I’m really not convinced magic exists. But at the same time, there are things within my life that defy explanation. My connection with animals. Dreams that sometimes come true and my ability to know about things before they happen (never the winning powerball numbers!). And yes, my occasional conversations with gods. I’m more likely to try to come up with some other rational explanation. But just because we don’t understand the mechanism involved at this point doesn’t mean there isn’t a scientific reason it works the way it does. Am I talking to the gods? If I’m dealing with a metaphor for things, maybe they’re just in my mind. Or maybe I am talking to them. Who knows?
If I am wrong and I’m a crazy woman, well, at least I’m sticking to science when it comes to choices. I figure that if a god is telling me to do crazy shit, then I’m probably crazy. Logical, intelligent choices make more sense. And my gods agree with me, so I’m good with that.
Some Interesting Resources for New Heathens
I was asked point blank what I will recommend when it comes to heathenry. Here are my recommendations:
- The Icelandic Saga Database. Look, you’re going to be getting into this stuff. Might as well get your information here.
- The Agora from Patheos. Some useful blogs here.
- Norse Mythology for Smart People. Oh yes!

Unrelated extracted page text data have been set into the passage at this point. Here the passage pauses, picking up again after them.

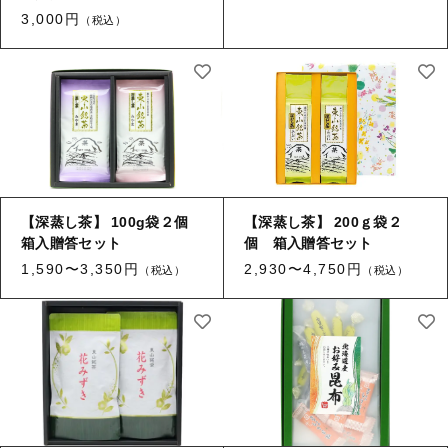
3,000円
（税込）
【深蒸し茶】 100g袋２個
【深蒸し茶】 200ｇ袋２
箱入贈答セット
個 箱入贈答セット
1,590〜3,350円
2,930〜4,750円
（税込）
（税込）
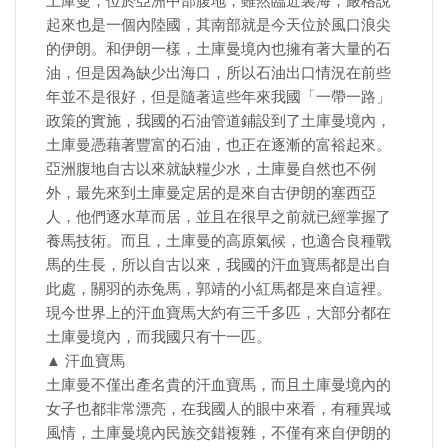
土庫曼，位於亞洲中部腹地，雖然臨近裏海，嚴格說
起來也是一個內陸國，其南部就是今天位於風口浪尖
的伊朗。和伊朗一樣，土庫曼境內也擁有著大量的石
油，但是因為缺少出海口，所以石油出口情況在前些
年並不是很好，但是隨著這些年來我國「一帶一路」
政策的實施，我國的石油管道鋪設到了土庫曼境內，
土庫曼憑藉著豐富的石油，也正在逐漸的富裕起來。
亞洲腹地自古以來就缺糧少水，土庫曼自然也不例
外，最先來到土庫曼定居的是來自古伊朗的塞西亞
人，他們逐水草而居，並且在很早之前就已經掌握了
養馬技術。而且，土庫曼的高原氣候，也適合良種戰
馬的生長，所以自古以來，我國的汗血寶馬都是出自
此處，關羽的赤兔馬，郭靖的小紅馬都是來自這裡。
現今世界上的汗血寶馬大約有三千多匹，大部分都在
土庫曼境內，而我國只有十一匹。
▲ 汗血寶馬
土庫曼不僅出產名貴的汗血寶馬，而且土庫曼境內的
女子也都非常漂亮，在我國人的眼中來看，有種異域
風情，土庫曼境內民族交錯複雜，不僅有來自伊朗的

- Surlalune Fairy Tales — now, don’t get annoyed here. These tales are often folk tales that have been handed down orally from generation to generation for thousands of years. Includes tales from northern cultures
- The Asatru Community. A nice group of folk.
- The Cowboy Havamal — just because.
- Complete Illustrated Guide to Runes I like this book.
This is not a perfect nor exhaustive list. Just some areas to poke around. Maybe you’ll find something you like there.